Mehmet Öztekin: Evet iki günde geldi motor!
Ulvi: Aslında Harley’i kurtaran grup ta bu gruptur… Batıyordu Harley!
Kaan Çaydamlı:
 Evet,  şimdi artık onun da böyle bir gücü yok. O da başka bir şeye döndü…
Ulvi: Motor hayatınızın neresinde? Biraz onu konuşalım…
Kaan Çaydamlı:
 Aslında konudan kaydık biraz…  Mehmet’le bizim çok ortak hikayemiz var…  Bu provokatörün (Sinan) soruları yüzünden…
Ulvi: O sürekli siyasete bağlamaya çalışıyor (Kahkahalar)
Kaan Çaydamlı:
 E ama hikâye kaçtı! Ben çok ortada kaldığımı hissettim…
Ulvi: Bir şeyin kaçtığı yok. Hoş, kaçması da önemli değil zaten. Yemek konuşalım, günlük hayattan konuşalım, neden hoşlanıyorsak ondan konuşalım… Motordan konuşalım…
Kaan Çaydamlı:
 Yok, bizim Mehmet’le çok fazla ortak hikâyemiz var…  Altıkırkbeş te dahil buna… Altıkırkbeş’te birlikteyiz, bir sürü şeyde birlikteyiz… Bunları konuşacağız diye düşünmüştüm… Ben şey kaldığımı hissettim biraz…
Sinan: Altıkırkbeş’e geldi madem laf, soracağım… Altıkırkbeş’in okuyucu kitlesi seni tatmin ediyor mu?
Kaan Çaydamlı:
 Ne y.rrak bir soru bu şimdi yaa! (Kahkahalar) Ne bileyim abi?
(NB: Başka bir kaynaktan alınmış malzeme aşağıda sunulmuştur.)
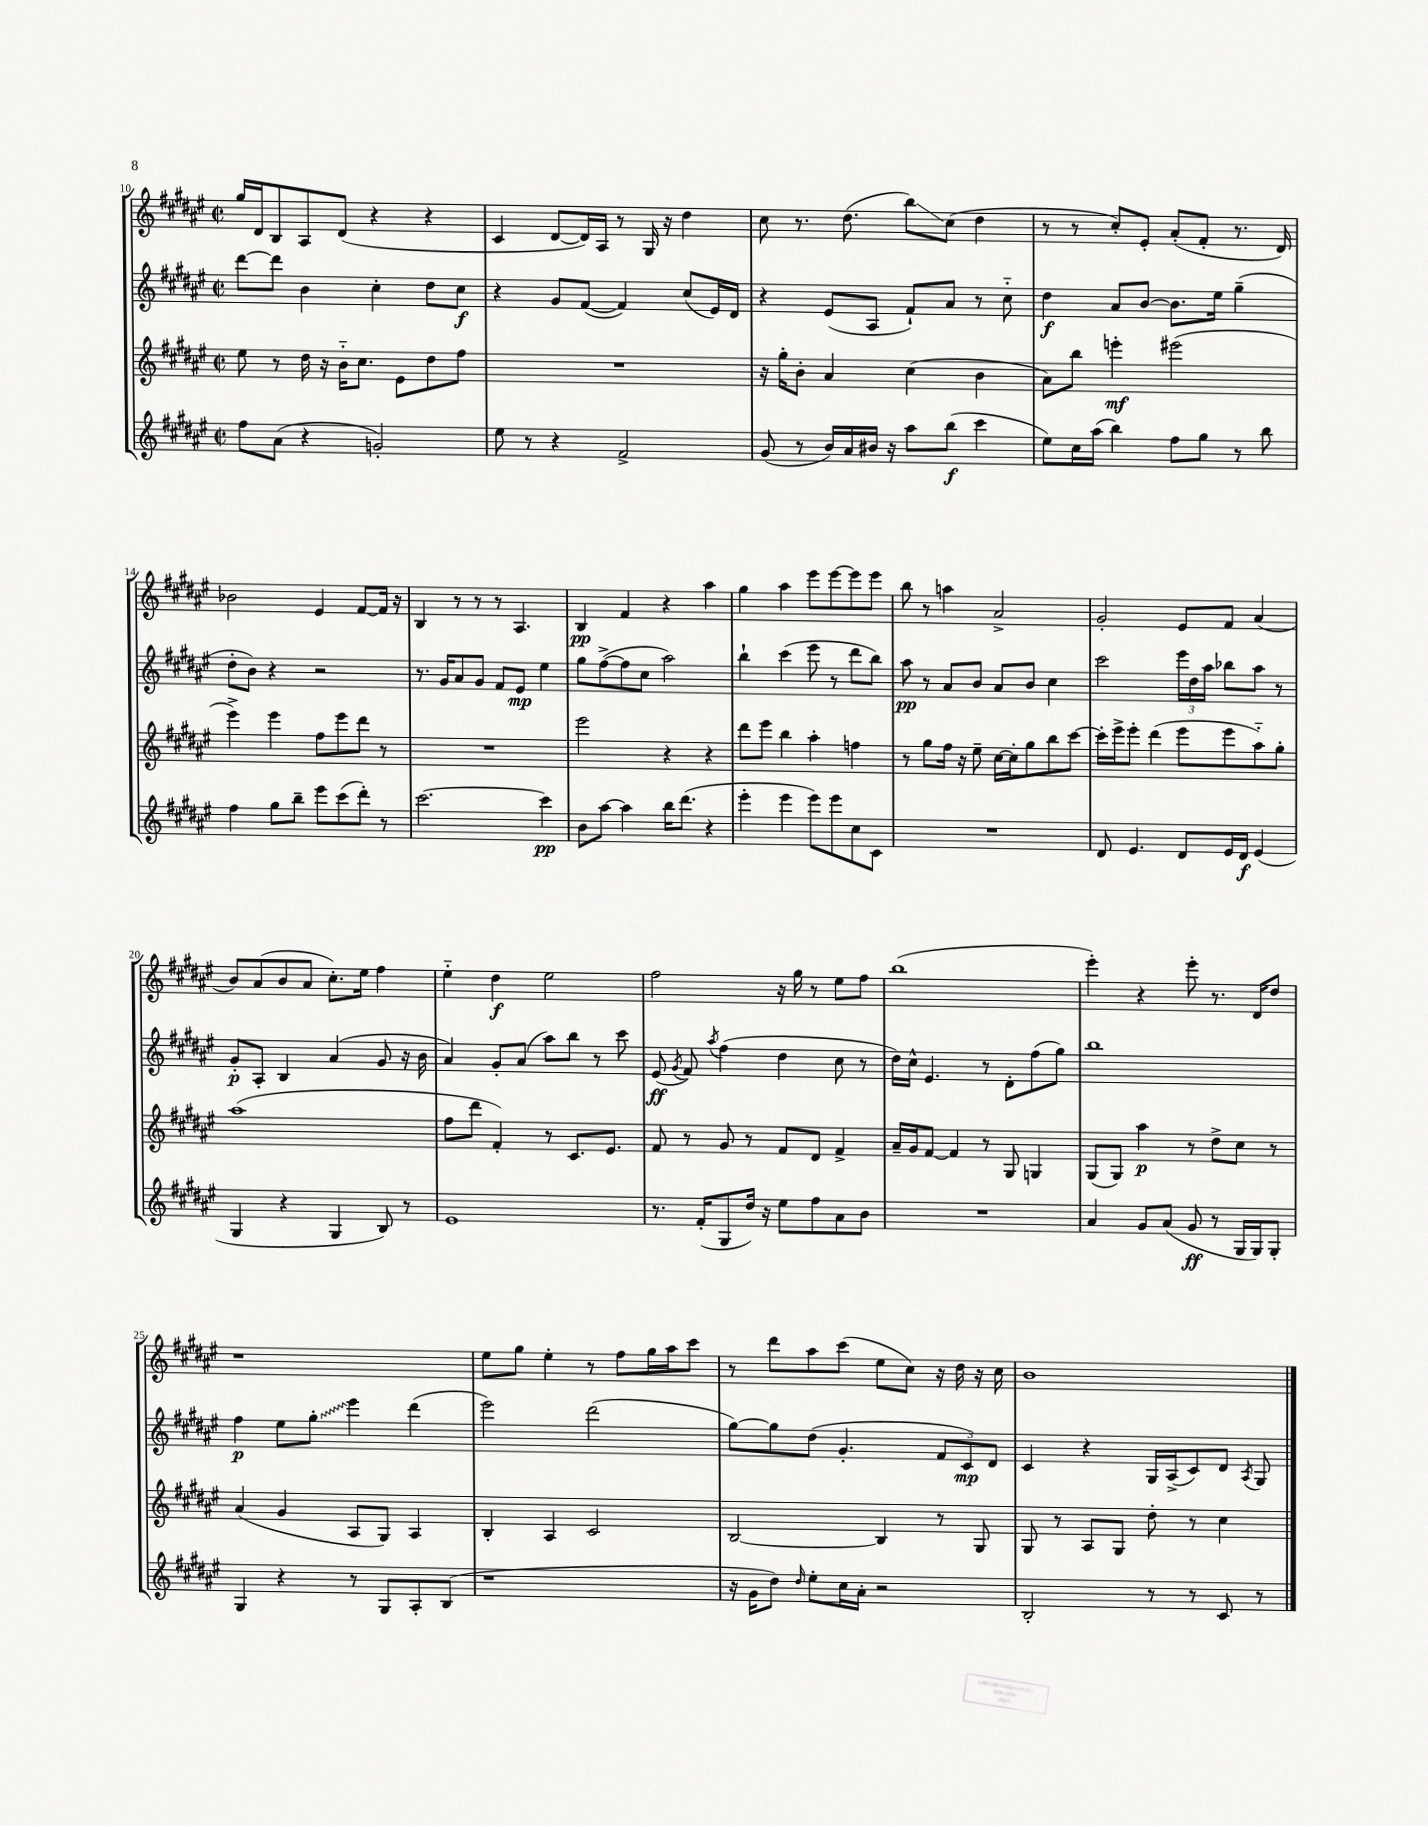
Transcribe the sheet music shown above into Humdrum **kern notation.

**kern	**kern	**kern	**kern
*staff4	*staff3	*staff2	*staff1
*clefG2	*clefG2	*clefG2	*clefG2
*k[f#c#g#d#a#e#]	*k[f#c#g#d#a#e#]	*k[f#c#g#d#a#e#]	*k[f#c#g#d#a#e#]
*M2/2	*M2/2	*M2/2	*M2/2
*met(c|)	*met(c|)	*met(c|)	*met(c|)
8ff#	8ee#	[8ddd#	16gg#
.	.	.	16d#
(8a#	8r	8ddd#]	8B
4r	16dd#	4b	8A#
.	16r	.	.
.	16b'~	.	(8d#
.	8.cc#	.	.
2g')	.	4cc#'	4r
.	8e#	.	.
.	8dd#	8dd#	4r
.	8ff#	8cc#	.
=	=	=	=
8ee#	1r	4r	4c#
8r	.	.	.
4r	.	8g#	[8d#
.	.	([8f#	16d#])
.	.	.	16A#
2f#^	.	4f#])	8r
.	.	.	16G#
.	.	.	16r
.	.	(8cc#	4dd#
.	.	16e#)	.
.	.	16d#	.
=	=	=	=
(8g#	16r	4r	8cc#
.	16gg#'	.	.
8r	8b'	.	8.r
16b)	4a#	(8e#	.
16a#	.	.	(8.dd#
16b#	.	8A#	.
16r	.	.	.
8aa#	(4cc#	8f#`)	8bb)
(8bb	.	8a#	(8cc#
4ccc#	4b	8r	4dd#
.	.	8cc#'~	.
=	=	=	=
8ee#)	8a#)	4dd#	8r
16cc#	8bb	.	8r
(16aa#	.	.	.
4bb)	4eee'	8a#	8cc#')
.	.	[8b	8e#'
8ff#	(2eee#	8.b]	(8a#'
8gg#	.	.	8f#'
.	.	16ee#	.
8r	.	(4gg#~	8.r
8bb	.	.	.
.	.	.	16d#)
=	=	=	=
4ff#	4eee#^)	8dd#'	2b-
.	.	8b)	.
8gg#	4eee#	4r	.
8bb~	.	.	.
8eee#	8ff#	2r	4e#
(8ccc#	8eee#	.	.
8ddd#')	8ddd#	.	[8f#
8r	8r	.	16f#]
.	.	.	16r
=	=	=	=
[2.ccc#	1r	8.r	4B
.	.	16g#	.
.	.	8a#	8r
.	.	8g#	8r
.	.	8f#	8r
.	.	8e#	4.A#
4ccc#]	.	4ee#	.
=	=	=	=
8b	2eee#	8gg#	4B
[8aa#	.	([8ff#^	.
4aa#]	.	8ff#]	4f#
.	.	8cc#	.
16bb	4r	2aa#)	4r
(8.ddd#	.	.	.
4r	4r	.	4aa#
=	=	=	=
4eee#'	8ddd#	4bb`	4gg#
.	8eee#	.	.
4eee#	4bb	(4ccc#	4aa#
8eee#)	4aa#'	8eee#	8eee#
8eee#	.	8r	[8eee#
8cc#	4ff	8ddd#	8eee#]
8c#	.	8bb)	8eee#
=	=	=	=
1r	8r	8aa#	8bb
.	8gg#	8r	8r
.	16ff#	8a#	4aa
.	16r	.	.
.	8ee#~	8b	.
.	[16cc#	8a#	2a#^
.	16cc#']	.	.
.	8gg#	8b	.
.	8bb	4cc#	.
.	[8ccc#	.	.
=	=	=	=
8d#	16ccc#']	2ccc#	2g#'
.	16eee#^	.	.
4.e#	8eee#'	.	.
.	(4ddd#	.	.
8d#	8eee#	24eee#	8e#
.	.	24dd#	.
.	.	24aa#	.
16e#	8eee#	8bb-	8f#
16d#	.	.	.
(4e#	8aa#'~)	8aa#	(4a#
.	8gg#'	8r	.
=	=	=	=
4G#	(1aa#	8g#'	8b)
.	.	8A#'	(8a#
4r	.	4B	8b
.	.	.	8a#
4G#	.	(4a#	8.cc#')
.	.	.	16ee#
8B)	.	8g#	4ff#
8r	.	16r	.
.	.	16b	.
=	=	=	=
1e#	8ff#	4a#)	4ee#'~
.	8ddd#	.	.
.	4f#')	8g#'	4dd#
.	.	(8a#	.
.	8r	8aa#)	2ee#
.	8.c#	8bb	.
.	.	8r	.
.	8.e#	.	.
.	.	8ccc#	.
=	=	=	=
8.r	8f#	(8e#	2ff#
.	.	8qg#	.
.	8r	8f#)	.
(16f#'	.	.	.
.	.	8qaa#	.
8G#	8g#	(4ff#	.
16dd#)	8r	.	.
16r	.	.	.
8ee#	8f#	4dd#	16r
.	.	.	16gg#
8ff#	8d#	.	8r
8a#	4f#^	8cc#	8ee#
8b	.	8r	8ff#
=	=	=	=
1r	16a#~	16dd#)	(1bb
.	16g#	16cc#^^	.
.	[8f#	4.e#	.
.	4f#]	.	.
.	8r	8r	.
.	8G#	8d#'	.
.	4G	(8ff#	.
.	.	8gg#)	.
=	=	=	=
4a#	(8G#	1bb	4eee#')
.	8G#)	.	.
8g#	4aa#	.	4r
(8a#	.	.	.
8g#	8r	.	8eee#'
8r	8dd#^	.	8.r
16G#	8cc#	.	.
16G#)	.	.	16d#
8G#'	8r	.	8dd#
=	=	=	=
4G#	(4a#	4ff#	1r
4r	4g#	8ee#	.
.	.	8gg#'	.
8r	8A#	4eee#	.
8G#	8G#)	.	.
8A#'	4A#	(4ddd#	.
(8B	.	.	.
=	=	=	=
1r	4B'	2eee#)	8ee#
.	.	.	8gg#
.	4A#	.	4ee#'
.	2c#	(2ddd#	8r
.	.	.	8ff#
.	.	.	16gg#
.	.	.	16aa#
.	.	.	8ccc#
=	=	=	=
16r	[2B	[8gg#)	8r
16g#	.	.	.
8dd#)	.	8gg#]	8ddd#
16qqdd#	.	.	.
8ee#'	.	(8dd#	8aa#
16cc#	.	4.g#'	(8ccc#
16a#'	.	.	.
2r	4B]	.	8ee#
.	.	.	8cc#)
.	8r	12f#	16r
.	.	.	16dd#
.	.	12c#)	.
.	8G#	.	16r
.	.	12d#	.
.	.	.	16cc#
=	=	=	=
2B'	8G#	4c#	1b
.	8r	.	.
.	8A#	4r	.
.	8G#	.	.
8r	8dd#'	16G#	.
.	.	(16A#^	.
8r	8r	8c#)	.
8c#	4cc#	8d#	.
.	.	8qA#	.
8r	.	8G#	.
==	==	==	==
*-	*-	*-	*-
Kim ki o kitle?
Sinan: İlgilenmiyorsun yani?
Kaan Çaydamlı:
 İlgilenmiyorum tabii… Nasıl ilgileneyim ki? Bu ölçülebilir bir şey değil ki zaten? Bazı kitapları üç bin kişi alıyor, bazı kitapları dört yüz kişi alıyor…
Sinan: Sayısal olarak sormadım… Hani şu “bunu mutlaka okumalılar” dediğin kitleden söz ediyorum… Nitelik olarak seni tatmin eden bir okuyucu mu bu?
Kaan Çaydamlı:
 Aslında yayınevleri takip edilmiyor Türkiye’de… Bu da yanlış! Biz de yanlışız… Yayınevi dediğin ne bileyim bir gün Burrougsh ’u, bir gün Harper Collins’i basar, öbür gün ne bileyim Wiley basar, öbür gün bilmem kimi basar… Yani bir hizmettir o… Bir de yazar yaratırlar… Şimdi Türkiye’de iki ciddi ızdırap var: Mesela Kanun-i Sultan Süleyman çıktı, ortalık Hürrem Sultan! Bir çizgi roman pornosunu bekliyorum ben! (Kahkahalar) Yapılması lâzım! Kanuni Hürrem’i nasıl düdükledi: Grafik roman! Bu işler bir garip… NTV grafik roman kafasına girdi ama grafik romanla alakası yok, o başka bir iştir! Hamlet bastı 20.000 sattı bu s.ktiğim ülkesinde! Niye lan? Yani Sheakspeare okumaya bu kadar meraklıydık da, niye okumadınız? Her tarafta var? Tiyatrosu da oynuyor, filmi de oynuyor? Böyle bir şey var memlekette… Bir takım trendler yaratılıyor sonra onun boku çıkartılıyor. Dolayısıyla biz biraz farklıyız… Bizi yayınevi gibi algılamıyor insanlar… Yani biz bir şey yapıyoruz ve onu yaptığımız için orada ona bir bakmaları gerektiğini düşünüyorlar… Çoğunlukla bir şey de  anlamadan!